A Close Look at the New SawStop Professional Cabinet Saw

Thursday was my day at AWFS 2009 to stop by SawStop and catch up with Mark Pennington, marketing director. He shared a few things about SawStop’s new Professional Cabinet Saw (PCS) and provided some insight on SawStop table saws in general. (Did you know that a single turn of a SawStop handle moves the blade exactly 1/8″ in height?)

The PCS has the same blade-stopping technology as other SawStop saws but the PCS is different from the Industrial Cabinet Saw in a few ways. First, the trunnion on the PCS is lighter than that on the Industrial saw and the dust shroud around the blade is also a molded plastic instead of cast iron. Those changes, along with a couple other things, add up to the Professional Cabinet saw being nearly 180 pounds lighter than its bigger brother.

Why did SawStop change from a cast iron dust shroud? That has to do with the increased dust collection levels achieved in the newer saw. By molding the shroud differently (something not easily accomplished in cast iron) and adjusting the blade guard (which SawStop is calling its “V-stream blade guard”) the company has pushed dust collection to 99-percent efficient (there may be some difference when using a thin-kerf blade, but the drop would be minuscule).

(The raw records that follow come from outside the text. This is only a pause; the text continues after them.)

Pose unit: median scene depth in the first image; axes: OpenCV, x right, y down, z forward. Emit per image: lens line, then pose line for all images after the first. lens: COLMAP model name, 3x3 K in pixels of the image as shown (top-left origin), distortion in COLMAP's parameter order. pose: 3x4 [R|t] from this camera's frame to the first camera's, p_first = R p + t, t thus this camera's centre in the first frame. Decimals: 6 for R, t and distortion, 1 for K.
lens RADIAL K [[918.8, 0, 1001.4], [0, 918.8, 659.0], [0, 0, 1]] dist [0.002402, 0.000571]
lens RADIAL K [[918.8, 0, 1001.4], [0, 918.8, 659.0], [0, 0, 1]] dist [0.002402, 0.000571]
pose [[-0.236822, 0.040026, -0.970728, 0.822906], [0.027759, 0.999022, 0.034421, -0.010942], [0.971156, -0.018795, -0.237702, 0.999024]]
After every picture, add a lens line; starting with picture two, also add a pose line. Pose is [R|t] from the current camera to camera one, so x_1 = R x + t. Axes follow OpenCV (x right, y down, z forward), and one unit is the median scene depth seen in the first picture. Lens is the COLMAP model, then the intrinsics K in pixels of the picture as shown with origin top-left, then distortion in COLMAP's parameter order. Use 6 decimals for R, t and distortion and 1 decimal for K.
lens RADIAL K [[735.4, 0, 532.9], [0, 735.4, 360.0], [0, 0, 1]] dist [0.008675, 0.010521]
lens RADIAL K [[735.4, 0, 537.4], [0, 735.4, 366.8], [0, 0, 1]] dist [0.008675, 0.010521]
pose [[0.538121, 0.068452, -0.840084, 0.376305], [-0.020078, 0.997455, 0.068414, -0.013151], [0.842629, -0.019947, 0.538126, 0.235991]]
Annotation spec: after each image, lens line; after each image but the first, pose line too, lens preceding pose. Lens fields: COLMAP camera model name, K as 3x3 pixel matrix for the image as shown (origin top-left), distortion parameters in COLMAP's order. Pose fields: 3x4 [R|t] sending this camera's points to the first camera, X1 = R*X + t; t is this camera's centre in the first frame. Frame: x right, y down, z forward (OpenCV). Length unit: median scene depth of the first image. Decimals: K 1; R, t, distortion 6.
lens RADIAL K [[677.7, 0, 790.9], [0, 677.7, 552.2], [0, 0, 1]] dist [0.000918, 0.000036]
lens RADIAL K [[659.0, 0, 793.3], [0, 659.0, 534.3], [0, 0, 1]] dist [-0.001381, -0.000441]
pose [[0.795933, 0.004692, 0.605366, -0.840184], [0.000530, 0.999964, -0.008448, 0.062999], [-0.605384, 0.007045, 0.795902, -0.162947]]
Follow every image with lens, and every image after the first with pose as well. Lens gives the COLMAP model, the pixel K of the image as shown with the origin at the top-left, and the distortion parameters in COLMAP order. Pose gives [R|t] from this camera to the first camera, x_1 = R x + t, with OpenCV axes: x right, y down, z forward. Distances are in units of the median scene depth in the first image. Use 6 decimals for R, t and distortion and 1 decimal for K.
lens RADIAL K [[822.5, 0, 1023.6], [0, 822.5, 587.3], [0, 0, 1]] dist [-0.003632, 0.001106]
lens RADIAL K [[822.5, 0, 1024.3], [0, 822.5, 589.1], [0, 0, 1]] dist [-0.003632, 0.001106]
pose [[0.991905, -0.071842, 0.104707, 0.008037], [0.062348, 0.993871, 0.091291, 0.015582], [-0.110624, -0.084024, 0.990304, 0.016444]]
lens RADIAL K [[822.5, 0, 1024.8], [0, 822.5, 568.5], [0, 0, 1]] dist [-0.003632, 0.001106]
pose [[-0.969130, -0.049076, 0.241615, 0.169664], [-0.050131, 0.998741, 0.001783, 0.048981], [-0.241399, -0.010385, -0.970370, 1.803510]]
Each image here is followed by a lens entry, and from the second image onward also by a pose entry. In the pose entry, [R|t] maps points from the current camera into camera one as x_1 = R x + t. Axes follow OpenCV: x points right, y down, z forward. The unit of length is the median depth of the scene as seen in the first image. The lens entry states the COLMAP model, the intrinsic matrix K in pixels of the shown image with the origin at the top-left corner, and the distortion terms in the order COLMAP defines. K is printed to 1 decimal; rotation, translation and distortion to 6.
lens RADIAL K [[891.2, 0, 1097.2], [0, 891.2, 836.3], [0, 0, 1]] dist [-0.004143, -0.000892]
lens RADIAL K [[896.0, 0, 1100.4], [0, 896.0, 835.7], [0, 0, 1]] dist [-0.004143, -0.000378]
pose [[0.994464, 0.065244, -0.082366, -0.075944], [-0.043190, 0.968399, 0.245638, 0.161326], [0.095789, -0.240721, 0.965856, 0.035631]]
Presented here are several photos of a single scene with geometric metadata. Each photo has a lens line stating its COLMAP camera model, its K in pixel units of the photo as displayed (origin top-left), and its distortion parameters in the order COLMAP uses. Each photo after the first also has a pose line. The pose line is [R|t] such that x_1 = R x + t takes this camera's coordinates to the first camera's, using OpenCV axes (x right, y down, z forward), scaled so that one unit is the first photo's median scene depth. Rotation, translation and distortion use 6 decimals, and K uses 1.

To demonstrate just how effective the dust collection is due to the way the turbulent air around the blade is re-directed toward the rear of the guard, SawStop manufactured a dust collector that captured the dust from the cabinet in one section and the dust from the guard in another, and they are using a simple shop vacuum with 120 CFM to do the job. As cuts were made, you didn’t notice the flow going into the guard section of the collector until the wood covered the openings in the throat plate. Then you began to notice the increased efficiency.

Take a look at the new blade-guard design. The rods you see extending to the front are there as a limiter. If the stock you’re working doesn’t fit under the front piece attached to those rods, it won’t fit under the pawls either. And take a closer look at the pawls. You see two distinct sets. The smaller pawls are there for light cuts in thin stock while the larger pawls, the size we’re used to seeing, are for typical operations. When not needed, the larger pawls hook into the guard setup to stay out of the way.

Another creative innovation on the PCS is the quick-release function on the throat insert. SawStop has a bail-type handle that swings to engage a lock to hold the insert in place. Posts on the insert, at the rear, slide under catches affixed to the saw and the front is held by the bail lock.

If you want a Professional Cabinet saw from SawStop, there are two things to decide: Do you want a table saw with a 36″ extension table ($2,899) or a 52″ extension table ($2,999), and do you want a mobile base for your saw. That’s it. You can pre-order your saw now for delivery in August , just around the corner.

- Glen Huey

5 thoughts on “A Close Look at the New SawStop Professional Cabinet Saw

  1. Glen

    Mike, the setup to hold the hose was a makeshift design, but the idea, in my opinion, is something the company should look at more closely. SawStop had a simple c-clamp attached to the fence tube. Welded to the clamp was a short piece of rod that terminated in a circle sized to fit the hose. The hose was threaded through the circle and moved easily along with the fence as changes were made.

  2. Glen

    That’s right, Mike. At the show, SawStop used a standard shop vac to collect the dust. In fact, I heard someone associated with SawStop say they actually operated the saw without dust collection at all – the nerve.

    I would, however, suggest a dust collector to maintain the higher amount of collection.